1. Plan your meals: By this we mean it’s better to prepare tomorrow’s meals today. Why? Well, this way we ensure we don’t eat just anything in a rush because, well, setbacks happen.
2. Fitness is not about eating less: Eating less only harms you; it does not help good performance in the gym or training and harms your metabolism since it will have less energy. We cannot tell you exactly how many times you should eat. Three times is common, six times is what some say (in moderate amounts, of course), the important thing is to find the frequency that best fits your needs because we don’t all function the same.
3. Eat mindfully: When eating, pay more attention to your surroundings and less to technology. Enjoy the company or solitude, but do it without unnecessary distractions so you enjoy your food more.
4. It’s time to build muscles: Muscle building involves several processes. First, consuming complete proteins is important. It is recommended to train with weights between two and four times a week, depending on your current endurance and the time you have available. Finally, rest—believe it or not—is very important. This is when muscle tissue grows and develops; also, the body needs to relax to maintain physical tone.
5. No shortcuts for real results: There are no shortcuts; ignore external voices that talk about miracle products.
6. Weights: When you face them, start with standard weight. Between the second and third sets, increase the weight by 30 to 40% if conditions are ideal. Try for 20 seconds; if you can’t, it’s still too soon—don’t force yourself; overexertion makes no sense.
7. Cardio: During muscle building, cardiovascular exercises are not highly recommended. Just jog a few days a week for about 20 minutes.
8. Supplements: Creatine and caffeine are known to give results; however, for now, it’s better to focus on your daily diet.
9. Train yourself: Staying hydrated is very important, as is the diet you follow at this point since this tends to be demanding for the body. Interval training improves aerobic capacity—you will sweat and burn many calories.
10. Be patient: Your body is not a machine; it needs time to adapt to the changes it is undergoing. This is not a race, and you need to be patient; otherwise, everything will go wrong. Pushing yourself too hard can cause collapse.
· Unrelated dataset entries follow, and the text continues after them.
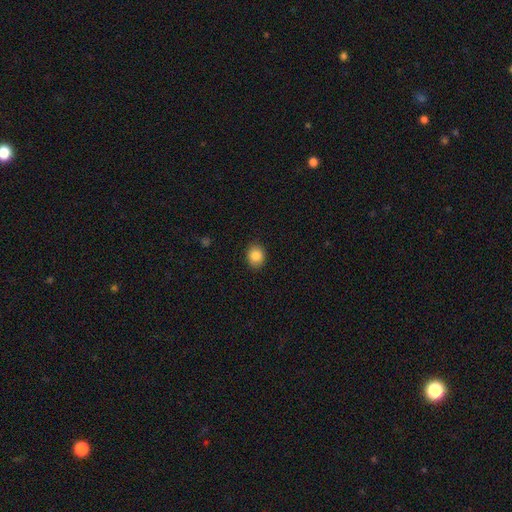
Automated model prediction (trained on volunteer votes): Morphology: type=smooth (86%); roundness=round (59%); merging=none (89%).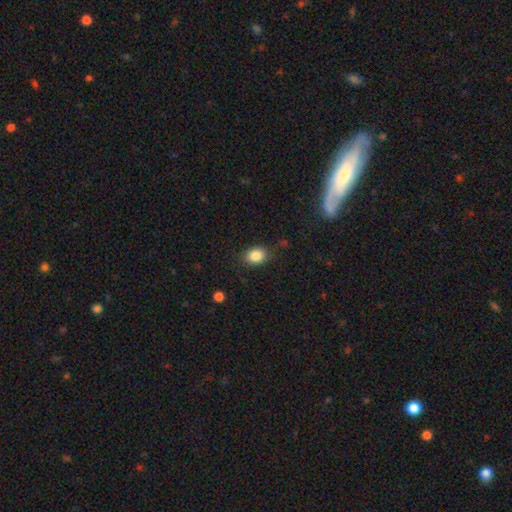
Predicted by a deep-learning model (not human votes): Morphology: type=smooth (85%); roundness=in between (60%); merging=none (81%).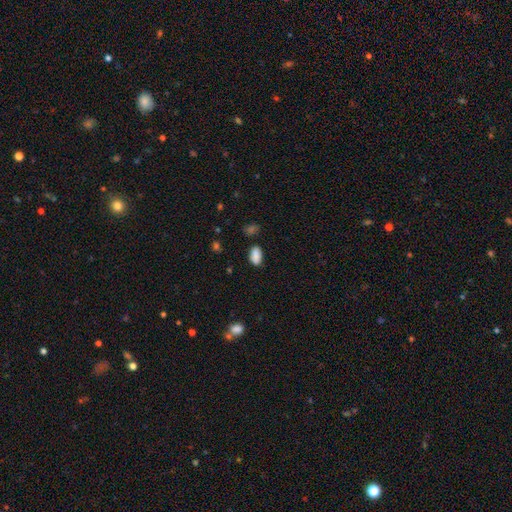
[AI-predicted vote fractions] Q: Smooth or featured?
A: smooth (86%); runner-up: star or artifact (9%)
Q: How rounded?
A: in between (92%); runner-up: round (5%)
Q: Merging?
A: none (78%); runner-up: minor disturbance (15%)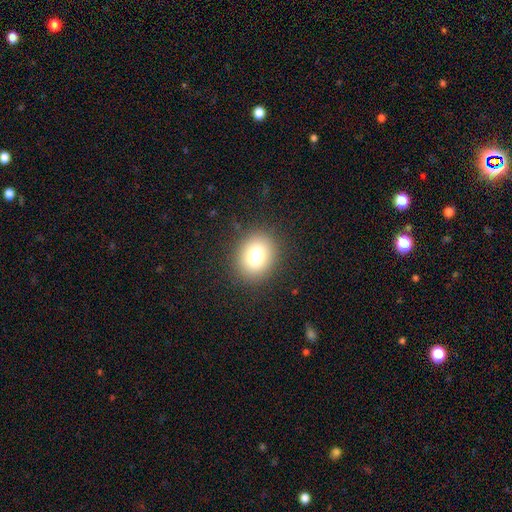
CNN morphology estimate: Smooth or featured? Predicted: smooth (p=0.77). How rounded? Predicted: round (p=0.59). Merging? Predicted: none (p=0.87).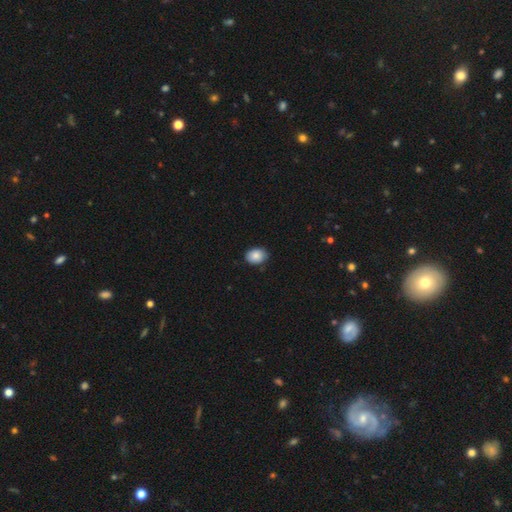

11. A bit of effort: Endurance is a matter of effort—do as much as you can. Muscle fatigue is necessary: push-ups, crunches, squats are all useful for conditioning muscles that will clearly become stronger.
12. Beat fatigue: Against fatigue, hydration is fundamental as it improves muscle synthesis. You should also eat something with a 3:1 or 4:1 ratio of carbohydrates to protein, although a ham sandwich, juice, and some fruit are possible options.
13. Strength training: For this, it’s important to set goals and be patient. If you have a plan, it’s important to follow it—don’t get distracted or deviate from it. Make sure to rest adequately and track your progress.